The new category of CGRP Monoclonal Antibodies for migraine prevention is ideally suited for anyone suffering from migraine at least 4 days per month. The first one is now available and is called Aimovig. It is approved for adults 18 and over. It is not recommended in women who are breast-feeding or pregnant. Most likely insurance companies will require failure or intolerance of at least 2 standard oral migraine preventives. The best next step would be to come in for an appointment so we can determine if Aimovig would be a good next step for you.
Increasing evidence from research shows that narcotics can worsen a headache condition by causing narcotic/opioid hypersensitivity. This means that over a period of time no acute medication will work as well. Narcotics are not migraine specific and are not FDA approved for the treatment of migraine. There are migraine-specific medications, oral and non-oral, that are much more appropriate for the treatment of an acute migraine attack such as the triptan category.
There can be many reasons for worsening of a headache pattern during winter months. Weather changes can be a factor, especially drops in barometric pressure that can occur before a storm. Turning heaters on can be a trigger if dust or mold has accumulated in the air ducts. For some, Holiday stress can be a trigger either from travel or entertaining. Also, there is a tendency to fall off your exercise program, not eat as healthy, and not have a consistent sleep schedule during the Holidays. Now that the Holidays are over, resuming a healthy life style should help.

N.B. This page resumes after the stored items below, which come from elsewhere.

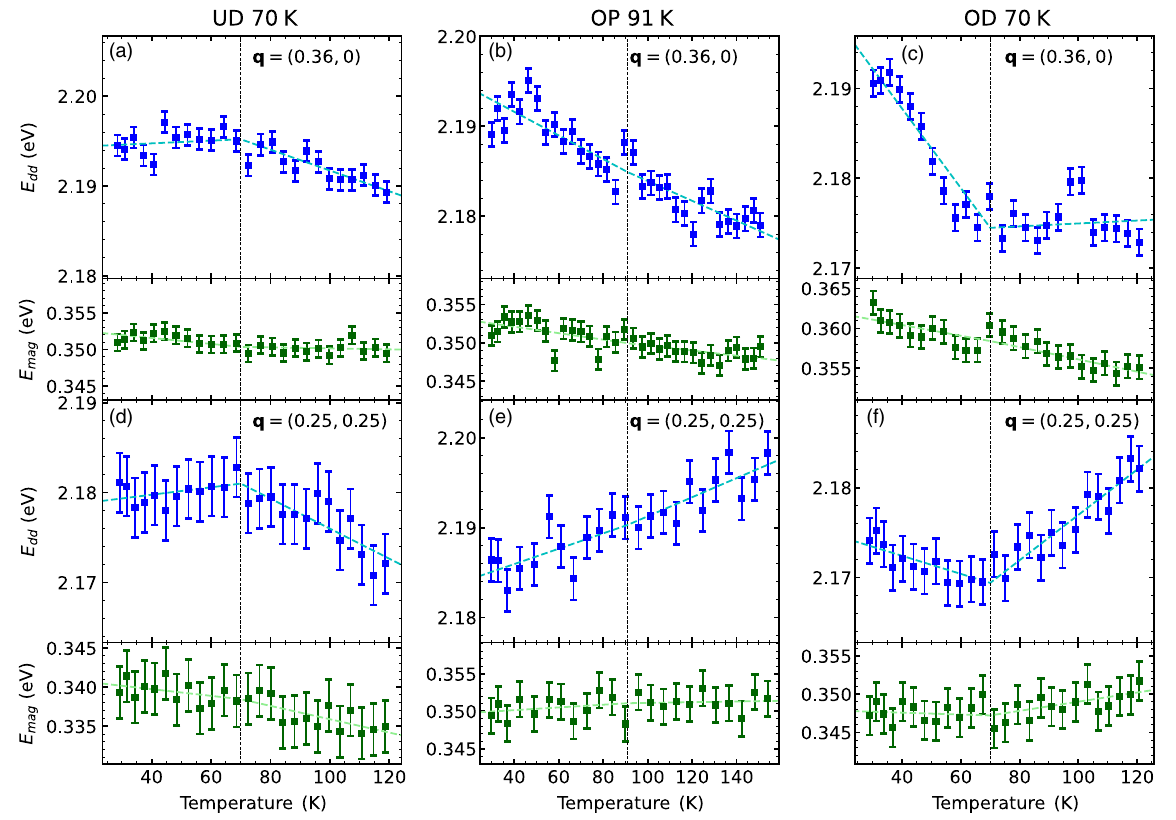
FIG. 3. Temperature dependence of the first moment of the dd exciton peak and the magnon peak, as extracted from the experimental spectra (considering, respectively, the energy intervals 1 – 4 and 0.1 – 0.6 eV). The dashed lines are fits to a curve parametrized as Eq. (2). The error bars represent the uncertainty on the elastic peak position computed as explained in Appendix A. The vertical dotted lines indicate T . Top panels: momentum value (0.36, 0). Bottom panels: momentum value (0.25, 0.25). (a),(d) Underdoped Bi-2212 c ¼ 70 K). (b),(e) Optimally doped Bi-2212 ( T ¼ 91 K). (c),(f) Overdoped Bi-2212 ( T ¼ 70 ( T c c c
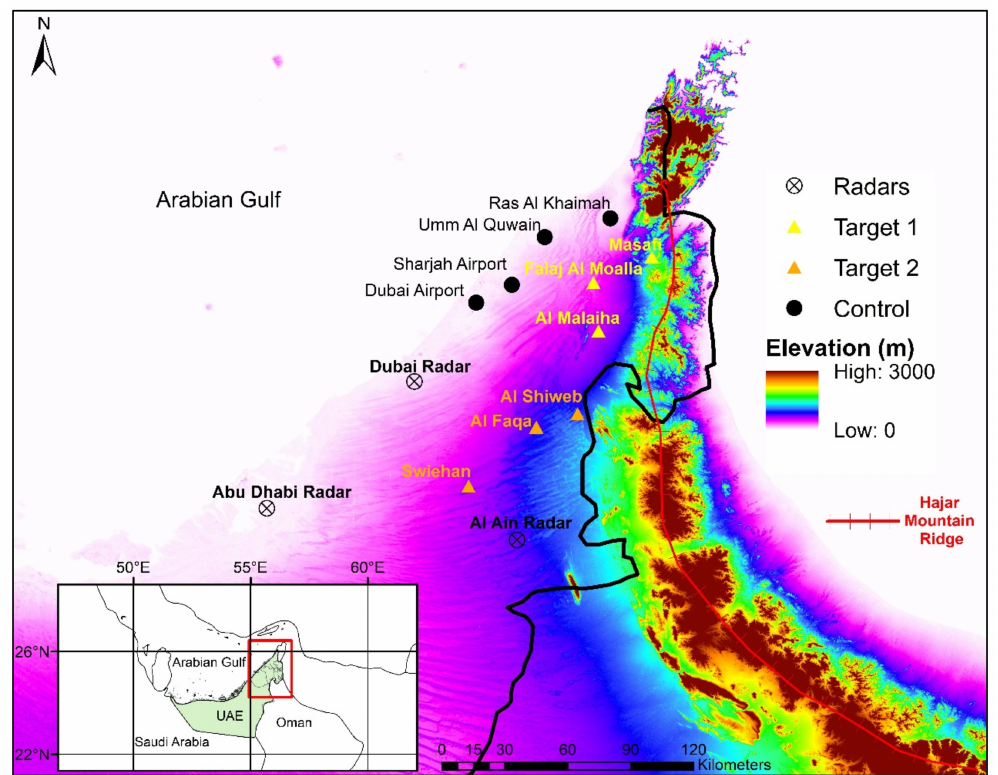
Figure 1. Location and terrain elevation of the study area in the northeastern UAE and the distribution of target/control rain gauges and polarimetric weather radars.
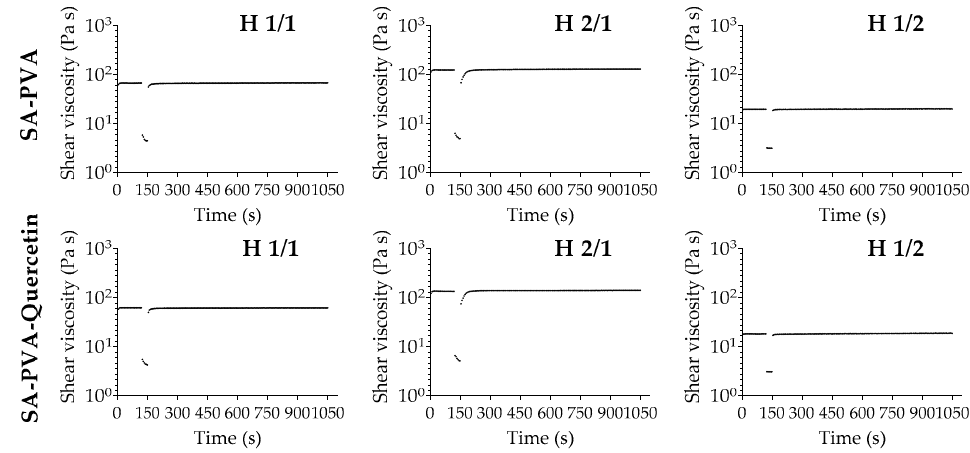
Figure 4. Thixotropy analysis of unloaded (top row) and quercetin-loaded (bottom row) SA-PVA hydrogels.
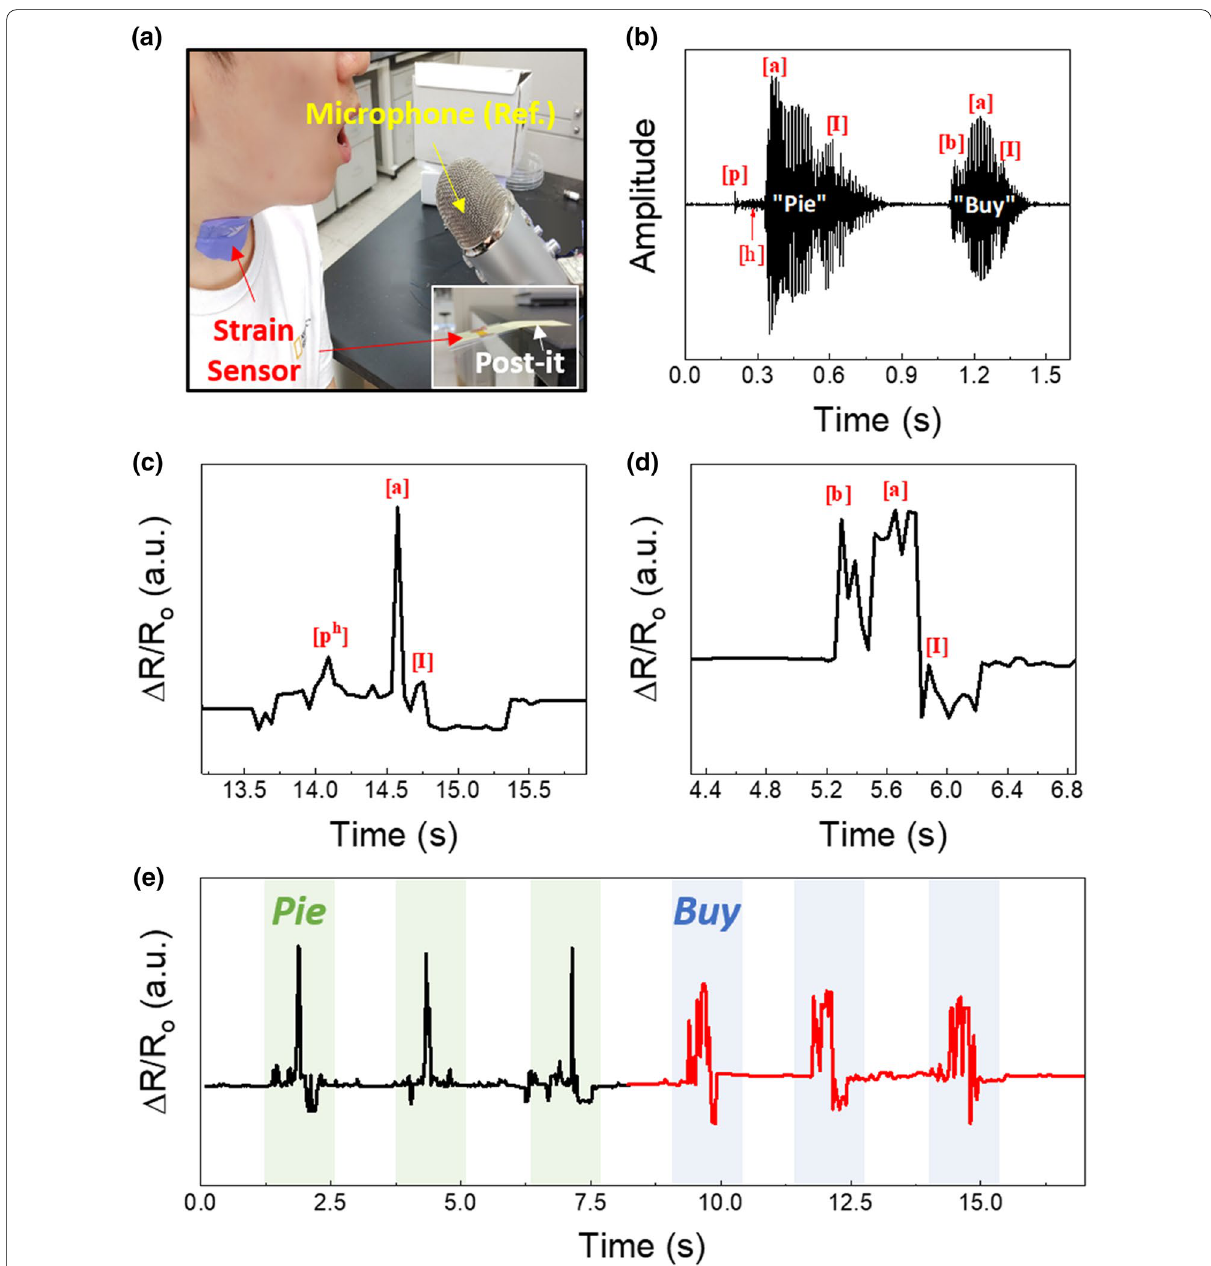
Fig. 5 a Photograph of the alternately printed Ag NC thin films attached to the neck of a speaker; inset shows a photograph of the strain sensors on a Post-it note. b Phonation waveforms of pie and buy recorded using a reference microphone. Changes in resistance of alternately printed Ag NC thin films attached to the neck for phonating c pie and d buy . e Repetition test for productions of pie and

Yes, they are not uncommon. Typical symptoms include visual symptoms (flashing lights, zig-zag lines, or the absence of vision in all or part of the visual field). Other symptoms can include tingling on one side of the body and/or slurred speech, or vertigo. These types of migraines are often referred to as aura without headache (acephalgic migraine). Symptoms may last from minutes to days. Treatment varies but may include migraine specific medication. These symptoms should always be evaluated by a healthcare provider for a correct diagnosis.
In the past, neurologists were the most common type of doctor that patients would see for severe headaches. Now, headache has become a specialty open to non-neurologists as well as neurologists. Currently, there are only a little over 500 headache specialists in the United States. Dr. Susan Hutchinson is a Board Certified Family Medicine Physician with a sub-specialty in headache. I am a neurologist who completed a full 1 year headache fellowship. Dr. Hutchinson’s 21 years of practicing general family medicine including women’s health can help in recognizing the important role of hormones to headache and she is especially well-suited to treat menstrual migraine. My background as a neurologist is well-suited to recognizing neurological conditions that may be associated with migraine. Together, our practice provides an excellent comprehensive approach to the headache patient.
Medications don’t work the same for everyone. Your genes can influence the way your body responds to certain medications. The good news is that gene testing is now available and can be as simple as a cheek swab that’s used to collect cells that contain your DNA. We have begun using this technology to assist in optimal medication prescribing to better suit the individual patient.